* [Consigna a]: Según el fragmento sobre El expreso de medianoche, ¿quién obtuvo el Óscar a la mejor música?

* [Fragmento para leer]:
<<<<

Joey, ¿Has estado alguna vez en una prisión turca?
Es difícil no acordarse de la descacharrante Aterriza como puedas (1980) y del peliagudo interrogatorio que el comandante de vuelo, interpretado por Peter Graves, le hacía a un chaval que visitaba la cabina del avión que pilotaba, un acoso sexual en toda regla por parte de un pederasta a un menor de edad.
Pero más allá de que aquellas ocurrencias nos parecieran entonces muy graciosas (aunque hoy nos dé cierto reparo reconocerlo, vista la problemática sobre el abuso sexual infantil y que sin duda no pasarían el filtro de la decencia) la pregunta de aquel personaje apunta directamente en otro sentido, aún más irónico.
Y es que muy poca gracia les tuvo que hacer a los turcos, ciertamente denigrados, tras el estreno de la película sobre la que hoy tratamos.
Dos años antes El expreso de medianoche había constituido un enorme éxito mundial en cuanto a taquilla, amén de triunfadora en la gala de los Óscars, con dos premios: el de mejor guión adaptado, para Oliver Stone y el de la mejor música para Giorgio Moroder.
Pero además, la cinta de Alan Parker había sido nominada en otras cuatro categorías muy relevantes, como son la de mejor película,
director, actor de reparto y montaje.

>>>>

(Entradas de datos guardadas)
<<<<

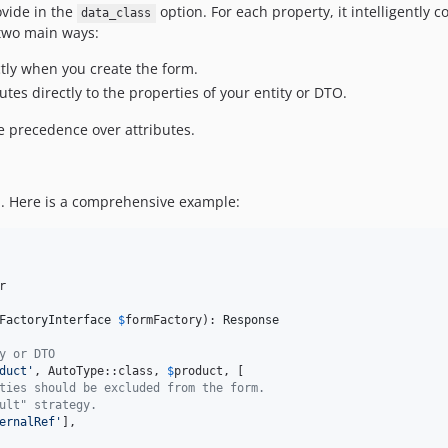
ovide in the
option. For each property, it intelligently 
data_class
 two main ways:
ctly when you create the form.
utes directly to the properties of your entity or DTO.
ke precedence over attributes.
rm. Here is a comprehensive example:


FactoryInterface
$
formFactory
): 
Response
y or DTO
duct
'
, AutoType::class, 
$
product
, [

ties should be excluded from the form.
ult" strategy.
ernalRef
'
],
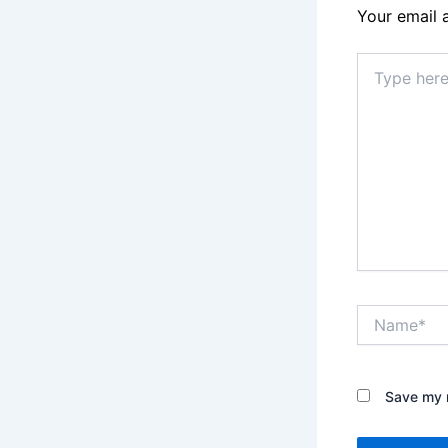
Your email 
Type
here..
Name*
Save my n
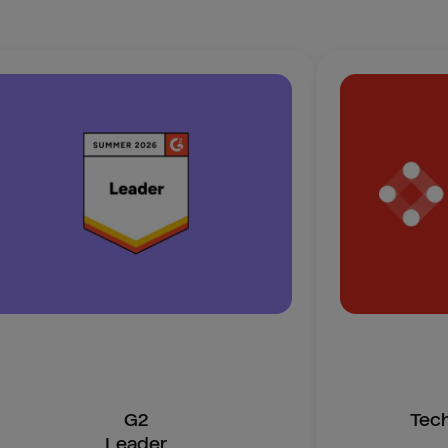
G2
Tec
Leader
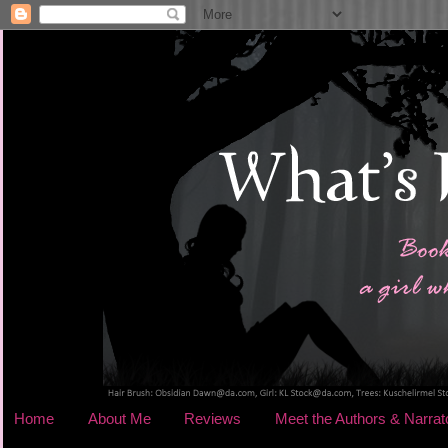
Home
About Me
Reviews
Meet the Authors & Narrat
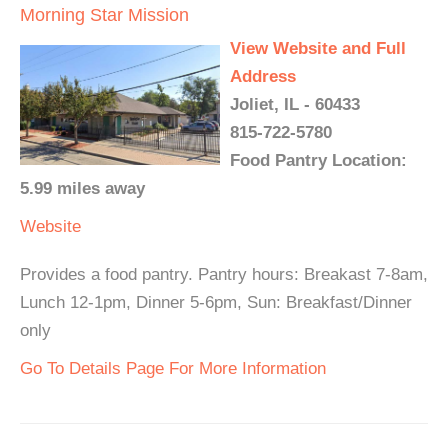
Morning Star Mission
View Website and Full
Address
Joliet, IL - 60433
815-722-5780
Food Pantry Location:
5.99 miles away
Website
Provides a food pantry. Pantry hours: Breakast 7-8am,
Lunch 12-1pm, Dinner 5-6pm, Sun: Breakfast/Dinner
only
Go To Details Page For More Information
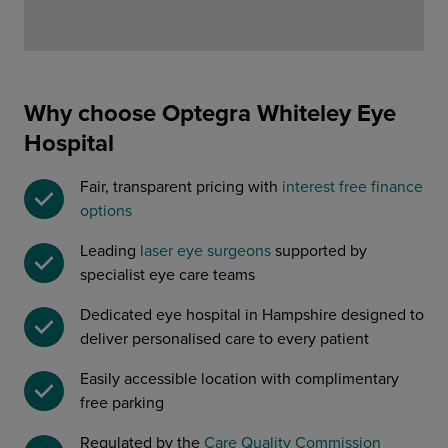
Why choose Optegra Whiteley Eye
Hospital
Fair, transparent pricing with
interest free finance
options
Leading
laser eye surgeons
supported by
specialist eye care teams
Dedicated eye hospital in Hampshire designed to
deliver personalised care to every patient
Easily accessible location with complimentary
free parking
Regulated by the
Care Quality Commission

>>>>

* [Consigna b]: Organiza como lista numerada todas las líneas de los registros, desde la que contiene "Why choose Optegra Whiteley Eye" hasta el final, ambos extremos incluidos y sin las líneas en blanco.

* [Respuesta esperada a]: Giorgio Moroder.

* [Respuesta esperada b]:
1. Why choose Optegra Whiteley Eye
2. Hospital
3. Fair, transparent pricing with
4. interest free finance
5. options
6. Leading
7. laser eye surgeons
8. supported by
9. specialist eye care teams
10. Dedicated eye hospital in Hampshire designed to
11. deliver personalised care to every patient
12. Easily accessible location with complimentary
13. free parking
14. Regulated by the
15. Care Quality Commission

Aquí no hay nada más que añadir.